By providing the hosting infrastructure, Salesforce.com is also addressing a little-addressed but critical on-demand issue, which is the quality and capacity of the back-end data center. With on-demand start-ups continually cropping up, prospective customers need to assess whether the vendor or its chosen hosting infrastructure provider has the resources and skills needed to provide the levels of availability, performance, and security an on-demand application requires.

Partners benefit from a proven, secure platform that is highly available, secure, and reliable. Furthermore, partners can focus on building robust and cutting-edge features tailored to their specific markets, rather than worrying about fundamental platform development issues, said Benioff.

Four partners, which also offer applications for the original Salesforce.com AppExchange, have signed up for AppExchange OEM: DreamFactory Software, newly launched MyLoanBiz, Rally Software Development, and Remend.

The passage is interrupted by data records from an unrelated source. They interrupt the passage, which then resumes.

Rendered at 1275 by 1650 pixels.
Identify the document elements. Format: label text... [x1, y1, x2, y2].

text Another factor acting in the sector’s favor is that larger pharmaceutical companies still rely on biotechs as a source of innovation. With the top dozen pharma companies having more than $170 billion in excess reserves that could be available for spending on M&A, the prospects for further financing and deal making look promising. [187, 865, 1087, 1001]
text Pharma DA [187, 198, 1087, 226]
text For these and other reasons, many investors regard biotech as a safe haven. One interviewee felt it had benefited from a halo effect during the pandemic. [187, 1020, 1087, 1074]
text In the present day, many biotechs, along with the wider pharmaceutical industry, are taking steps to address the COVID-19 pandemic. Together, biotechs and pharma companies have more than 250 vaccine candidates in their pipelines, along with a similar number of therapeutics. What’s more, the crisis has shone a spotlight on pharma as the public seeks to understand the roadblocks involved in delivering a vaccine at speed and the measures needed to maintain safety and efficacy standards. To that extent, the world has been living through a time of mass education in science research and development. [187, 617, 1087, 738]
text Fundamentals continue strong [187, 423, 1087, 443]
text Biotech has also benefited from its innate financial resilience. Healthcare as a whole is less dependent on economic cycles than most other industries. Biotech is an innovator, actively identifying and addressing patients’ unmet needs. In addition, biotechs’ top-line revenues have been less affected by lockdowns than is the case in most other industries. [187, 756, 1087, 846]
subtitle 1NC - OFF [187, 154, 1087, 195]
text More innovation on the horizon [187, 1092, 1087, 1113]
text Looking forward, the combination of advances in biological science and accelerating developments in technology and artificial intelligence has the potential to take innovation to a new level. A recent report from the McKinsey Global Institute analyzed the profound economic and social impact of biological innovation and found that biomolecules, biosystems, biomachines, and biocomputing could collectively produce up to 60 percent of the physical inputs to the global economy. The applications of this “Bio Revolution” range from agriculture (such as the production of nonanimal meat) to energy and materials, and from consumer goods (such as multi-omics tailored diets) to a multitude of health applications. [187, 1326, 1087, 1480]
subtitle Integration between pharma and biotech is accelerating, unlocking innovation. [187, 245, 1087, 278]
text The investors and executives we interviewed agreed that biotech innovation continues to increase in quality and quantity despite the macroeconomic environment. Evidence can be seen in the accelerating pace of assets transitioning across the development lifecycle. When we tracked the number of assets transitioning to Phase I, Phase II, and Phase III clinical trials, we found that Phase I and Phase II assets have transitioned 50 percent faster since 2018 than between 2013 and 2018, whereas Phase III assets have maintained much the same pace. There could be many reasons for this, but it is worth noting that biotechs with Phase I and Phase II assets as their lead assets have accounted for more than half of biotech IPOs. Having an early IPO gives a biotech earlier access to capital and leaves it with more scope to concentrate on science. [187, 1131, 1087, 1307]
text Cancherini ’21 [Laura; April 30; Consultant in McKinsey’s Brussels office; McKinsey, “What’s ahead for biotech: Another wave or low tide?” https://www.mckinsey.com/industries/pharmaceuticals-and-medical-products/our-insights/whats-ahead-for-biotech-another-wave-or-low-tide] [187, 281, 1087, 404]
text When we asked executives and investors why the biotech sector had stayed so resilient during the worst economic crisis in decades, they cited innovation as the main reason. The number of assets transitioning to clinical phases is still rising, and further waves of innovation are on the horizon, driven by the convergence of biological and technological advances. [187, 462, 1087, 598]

AppExchange OEM will provide a massive expansion of Salesforce.com’s addressable customer base, taking it beyond the CRM end user space to embrace potentially every software developer and consultant. It could also provide an entry point for start-ups with an application idea but no resources to deploy it, because it lowers the cost of entry to on-demand. Additionally, it will allow partners to build complete portfolios for micro-verticals that would not be catered for otherwise because it would be uneconomic.

Until today, ISVs could build applications on the AppExchange, but when they sold them they sold them to existing Salesforce.com accounts, or sold Salesforce.com licenses alongside their own licenses, because users of AppExchange had to be users of Salesforce.com, said Chris Boorman, VP of marketing for EMEA. Now they can sell solutions to any customer whether they are a Salesforce.com customer or not. It frees them [ISVs] from the customer/Salesforce.com relationship and gives them the opportunity to sell anywhere.

While the new revenue opportunities are good news for Salesforce.com because of its need for a constant stream of innovative ideas and customer hooks to drive new subscriptions, there are risks for customers.

Partners are responsible for the availability of their applications which means Salesforce.com takes no responsibility for the disruption of service if it is not infrastructure-related, such as if the OEM licensee goes out of business. We do as much due-diligence as we can but we cannot guarantee a company will be in business in six months or a year, said Boorman.

The risk is from companies that see a way to make a fast buck, but Boorman said the company does control AppExchange applications and rejects proposals. For example, he said some players have put forward applications that are no more than a front end to their web sites, which have been rejected.